The other day we were part of a group which goes out to lunch a couple of times a month, and, after lunch, listens to a guest speaker. We are new to the group, and the people in it whom we had met before were at the far end of a long table. Four men were present among  seventeen or eighteen women.  We were introducing ourselves to the people around us when a woman and her husband seated themselves and she proclaimed loudly, "I'm so glad to see all the men here!"

My jaw dropped. While I love my husband, I have never been one of these women who thinks that she is nothing without a man, nor do I find men's conversation necessarily more interesting than women's.  I recognize that this group exists because a lot of older women who are widowed or single like to get out for an interesting lunch, and I felt that her comment was disrespectful of them. I wanted to say, "But didn't you come in here with a date? How many men do you want?" (Her husband was beside her, large as life) But I refrained.

A few days later, my husband and I went to a City of Ottawa building  to pay the taxes. I browsed in the Friends of the Library bookshop while he went across the hall and joined the queue. About twenty minutes later he joined me, with steam coming out of his ears.

Two clerks were serving clients, and one was occupied with a woman who couldn't speak either official language. She appeared to be paying taxes on more than one house and wanted to pay with small bills. She was in the process of counting out her money, and then the clerk had to count the bills again. There appeared to be a disagreement about the count. Also, she kept waving pieces of paper at him and talking at him, which threw him off the count and made him have to start over.

The other clerk was occupied by a man who was also there to pay his taxes. He received a number of phone calls on his cell, which required that proceedings had to grind to a halt while he had his conversations. After his taxes were paid he had a question about a fax he had sent to City Hall.

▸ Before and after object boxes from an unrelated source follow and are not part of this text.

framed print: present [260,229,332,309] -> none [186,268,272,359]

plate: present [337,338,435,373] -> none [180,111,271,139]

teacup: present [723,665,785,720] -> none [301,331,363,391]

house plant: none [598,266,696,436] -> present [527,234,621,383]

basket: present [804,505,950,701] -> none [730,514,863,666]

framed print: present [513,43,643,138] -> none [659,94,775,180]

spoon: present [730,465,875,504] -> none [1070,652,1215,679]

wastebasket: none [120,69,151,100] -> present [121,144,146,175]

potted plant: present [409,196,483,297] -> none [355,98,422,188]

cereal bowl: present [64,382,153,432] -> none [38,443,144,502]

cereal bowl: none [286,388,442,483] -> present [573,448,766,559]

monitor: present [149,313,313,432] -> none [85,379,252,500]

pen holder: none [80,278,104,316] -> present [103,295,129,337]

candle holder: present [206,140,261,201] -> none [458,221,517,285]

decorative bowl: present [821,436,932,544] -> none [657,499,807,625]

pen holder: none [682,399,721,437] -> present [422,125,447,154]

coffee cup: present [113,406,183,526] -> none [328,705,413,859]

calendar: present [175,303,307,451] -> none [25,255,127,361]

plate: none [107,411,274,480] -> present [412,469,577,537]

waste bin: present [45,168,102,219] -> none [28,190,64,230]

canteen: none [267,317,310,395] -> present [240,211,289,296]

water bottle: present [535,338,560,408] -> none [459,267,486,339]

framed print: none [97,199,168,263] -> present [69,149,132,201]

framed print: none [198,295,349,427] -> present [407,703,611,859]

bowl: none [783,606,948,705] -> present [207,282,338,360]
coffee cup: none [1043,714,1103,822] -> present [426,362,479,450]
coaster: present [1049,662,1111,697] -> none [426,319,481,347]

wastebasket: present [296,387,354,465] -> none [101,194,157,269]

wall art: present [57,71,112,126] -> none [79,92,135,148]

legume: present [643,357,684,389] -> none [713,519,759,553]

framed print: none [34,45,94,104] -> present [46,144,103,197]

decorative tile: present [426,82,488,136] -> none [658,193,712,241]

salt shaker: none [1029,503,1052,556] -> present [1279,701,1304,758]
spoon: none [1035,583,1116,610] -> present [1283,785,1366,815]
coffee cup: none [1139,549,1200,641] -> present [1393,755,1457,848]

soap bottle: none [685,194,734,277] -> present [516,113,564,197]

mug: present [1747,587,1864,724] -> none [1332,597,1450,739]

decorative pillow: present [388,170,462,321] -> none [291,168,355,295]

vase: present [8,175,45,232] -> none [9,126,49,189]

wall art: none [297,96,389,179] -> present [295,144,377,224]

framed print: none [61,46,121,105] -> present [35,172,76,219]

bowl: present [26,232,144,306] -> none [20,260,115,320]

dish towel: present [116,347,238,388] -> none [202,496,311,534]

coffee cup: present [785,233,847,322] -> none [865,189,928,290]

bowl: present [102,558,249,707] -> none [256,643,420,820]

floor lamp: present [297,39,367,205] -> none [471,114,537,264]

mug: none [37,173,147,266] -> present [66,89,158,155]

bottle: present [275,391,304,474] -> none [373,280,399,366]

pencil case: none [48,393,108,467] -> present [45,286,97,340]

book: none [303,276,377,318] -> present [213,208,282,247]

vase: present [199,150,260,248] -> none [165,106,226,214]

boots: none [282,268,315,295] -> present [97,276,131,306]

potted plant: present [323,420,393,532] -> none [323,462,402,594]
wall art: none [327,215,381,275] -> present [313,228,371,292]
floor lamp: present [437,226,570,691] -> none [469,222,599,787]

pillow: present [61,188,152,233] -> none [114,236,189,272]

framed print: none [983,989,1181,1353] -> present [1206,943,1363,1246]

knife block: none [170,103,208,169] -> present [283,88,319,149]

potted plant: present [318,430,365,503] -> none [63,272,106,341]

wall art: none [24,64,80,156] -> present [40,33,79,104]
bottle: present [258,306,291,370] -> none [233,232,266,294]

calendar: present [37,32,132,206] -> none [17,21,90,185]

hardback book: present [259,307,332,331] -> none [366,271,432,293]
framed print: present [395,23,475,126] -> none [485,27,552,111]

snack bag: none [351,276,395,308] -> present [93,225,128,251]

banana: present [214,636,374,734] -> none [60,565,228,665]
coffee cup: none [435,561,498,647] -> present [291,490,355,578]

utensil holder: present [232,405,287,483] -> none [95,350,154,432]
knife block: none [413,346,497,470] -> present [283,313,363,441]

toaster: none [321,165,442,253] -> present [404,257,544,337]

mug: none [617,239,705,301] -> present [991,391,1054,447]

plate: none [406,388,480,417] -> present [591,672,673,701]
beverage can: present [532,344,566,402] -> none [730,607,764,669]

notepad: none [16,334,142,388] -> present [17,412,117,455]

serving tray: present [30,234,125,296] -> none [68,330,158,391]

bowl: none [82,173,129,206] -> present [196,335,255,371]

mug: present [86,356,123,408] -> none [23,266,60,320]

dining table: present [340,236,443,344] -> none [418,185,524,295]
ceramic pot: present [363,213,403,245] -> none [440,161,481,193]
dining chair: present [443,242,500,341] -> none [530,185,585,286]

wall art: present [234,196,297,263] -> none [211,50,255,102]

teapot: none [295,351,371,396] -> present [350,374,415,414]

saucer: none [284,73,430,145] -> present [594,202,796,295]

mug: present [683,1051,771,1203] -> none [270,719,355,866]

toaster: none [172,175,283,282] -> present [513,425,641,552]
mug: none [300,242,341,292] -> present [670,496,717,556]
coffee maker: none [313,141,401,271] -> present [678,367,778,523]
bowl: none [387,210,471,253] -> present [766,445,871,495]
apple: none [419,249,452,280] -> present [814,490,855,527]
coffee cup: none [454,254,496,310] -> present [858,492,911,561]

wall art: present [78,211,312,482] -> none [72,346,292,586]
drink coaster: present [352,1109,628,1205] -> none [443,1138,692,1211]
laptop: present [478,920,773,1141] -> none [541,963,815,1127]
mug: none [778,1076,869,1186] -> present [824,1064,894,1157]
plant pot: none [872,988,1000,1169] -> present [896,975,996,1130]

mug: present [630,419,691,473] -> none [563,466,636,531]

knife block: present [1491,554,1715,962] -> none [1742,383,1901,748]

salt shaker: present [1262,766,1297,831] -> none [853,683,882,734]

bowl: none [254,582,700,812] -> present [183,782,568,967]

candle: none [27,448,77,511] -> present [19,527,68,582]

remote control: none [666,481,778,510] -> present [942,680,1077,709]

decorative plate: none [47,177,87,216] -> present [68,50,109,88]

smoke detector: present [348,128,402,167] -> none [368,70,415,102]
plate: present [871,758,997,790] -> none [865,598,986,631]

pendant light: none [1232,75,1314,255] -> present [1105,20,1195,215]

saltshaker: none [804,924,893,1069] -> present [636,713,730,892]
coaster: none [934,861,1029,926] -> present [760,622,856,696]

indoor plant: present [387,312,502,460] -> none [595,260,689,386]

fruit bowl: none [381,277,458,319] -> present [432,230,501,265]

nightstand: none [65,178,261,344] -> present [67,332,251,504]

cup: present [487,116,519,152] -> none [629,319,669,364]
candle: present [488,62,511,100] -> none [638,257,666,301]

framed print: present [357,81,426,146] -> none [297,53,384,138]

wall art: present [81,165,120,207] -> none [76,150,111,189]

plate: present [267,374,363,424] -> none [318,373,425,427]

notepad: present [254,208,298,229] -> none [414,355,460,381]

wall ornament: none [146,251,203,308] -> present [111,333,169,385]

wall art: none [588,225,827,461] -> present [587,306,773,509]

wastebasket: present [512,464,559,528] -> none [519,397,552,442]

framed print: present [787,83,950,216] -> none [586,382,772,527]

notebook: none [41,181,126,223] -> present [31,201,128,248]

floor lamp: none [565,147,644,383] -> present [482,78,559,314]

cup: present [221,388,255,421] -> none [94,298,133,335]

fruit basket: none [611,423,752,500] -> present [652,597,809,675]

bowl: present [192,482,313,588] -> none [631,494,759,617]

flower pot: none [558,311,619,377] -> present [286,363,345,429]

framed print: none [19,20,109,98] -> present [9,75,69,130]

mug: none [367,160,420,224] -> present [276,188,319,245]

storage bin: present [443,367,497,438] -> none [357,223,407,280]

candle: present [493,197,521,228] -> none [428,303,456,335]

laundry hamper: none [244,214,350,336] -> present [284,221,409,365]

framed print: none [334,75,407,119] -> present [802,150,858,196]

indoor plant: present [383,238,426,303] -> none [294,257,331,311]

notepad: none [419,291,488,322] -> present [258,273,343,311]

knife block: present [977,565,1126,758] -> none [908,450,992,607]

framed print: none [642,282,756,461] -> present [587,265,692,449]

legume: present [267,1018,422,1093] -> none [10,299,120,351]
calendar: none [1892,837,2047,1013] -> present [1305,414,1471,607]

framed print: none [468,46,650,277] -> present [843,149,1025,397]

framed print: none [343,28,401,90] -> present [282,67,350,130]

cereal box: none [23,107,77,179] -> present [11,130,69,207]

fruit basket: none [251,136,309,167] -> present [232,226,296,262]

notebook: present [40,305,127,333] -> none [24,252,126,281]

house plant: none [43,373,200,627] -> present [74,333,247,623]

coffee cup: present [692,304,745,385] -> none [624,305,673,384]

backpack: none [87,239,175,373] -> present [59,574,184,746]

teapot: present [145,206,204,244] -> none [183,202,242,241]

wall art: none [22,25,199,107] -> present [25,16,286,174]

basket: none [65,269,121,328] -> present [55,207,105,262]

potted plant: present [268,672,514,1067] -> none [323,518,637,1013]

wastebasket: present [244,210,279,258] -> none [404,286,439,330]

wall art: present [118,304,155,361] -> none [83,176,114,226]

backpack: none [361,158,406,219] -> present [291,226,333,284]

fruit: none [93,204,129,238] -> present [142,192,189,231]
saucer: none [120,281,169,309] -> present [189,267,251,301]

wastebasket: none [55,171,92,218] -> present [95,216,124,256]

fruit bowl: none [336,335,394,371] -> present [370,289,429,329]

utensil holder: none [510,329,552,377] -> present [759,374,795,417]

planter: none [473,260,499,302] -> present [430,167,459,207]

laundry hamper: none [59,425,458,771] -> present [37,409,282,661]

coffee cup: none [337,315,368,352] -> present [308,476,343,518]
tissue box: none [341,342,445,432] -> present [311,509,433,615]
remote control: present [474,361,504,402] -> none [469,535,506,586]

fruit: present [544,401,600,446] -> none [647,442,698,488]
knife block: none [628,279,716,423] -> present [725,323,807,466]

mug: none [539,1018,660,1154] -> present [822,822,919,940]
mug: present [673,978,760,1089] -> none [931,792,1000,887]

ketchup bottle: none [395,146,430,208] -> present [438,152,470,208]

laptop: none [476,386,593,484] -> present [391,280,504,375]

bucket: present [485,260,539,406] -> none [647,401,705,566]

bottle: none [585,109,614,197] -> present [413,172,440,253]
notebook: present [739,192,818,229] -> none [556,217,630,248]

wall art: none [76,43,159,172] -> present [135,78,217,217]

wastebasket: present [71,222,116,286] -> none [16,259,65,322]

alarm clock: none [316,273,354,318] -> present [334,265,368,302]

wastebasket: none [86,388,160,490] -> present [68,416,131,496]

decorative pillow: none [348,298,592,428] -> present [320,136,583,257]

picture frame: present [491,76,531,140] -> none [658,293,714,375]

He didn't know if it had come to this particular office or not, but he wanted them to check. After about ten minutes they found his fax, which was many pages long. Then he wanted the clerk to check the pages to see that they were all there.

A third clerk opened a new line for my husband. The one dealing with the fax couldn't handle the man's questions about it so he brought it to the third clerk and they managed to mix the fax pages with my husband's tax bill pages.

At that point my husband indicated his displeasure by praying aloud.  The clerk he was dealing with looked sympathetic and urged my husband to make a complaint to the City.The trouble is, a complaint to the City would do no good, because the problem lay, not in the clerks, who were doing their best, but in these members of the public who were behaving in a peculiar way.

We left, marvelling over the strangeness of strangers.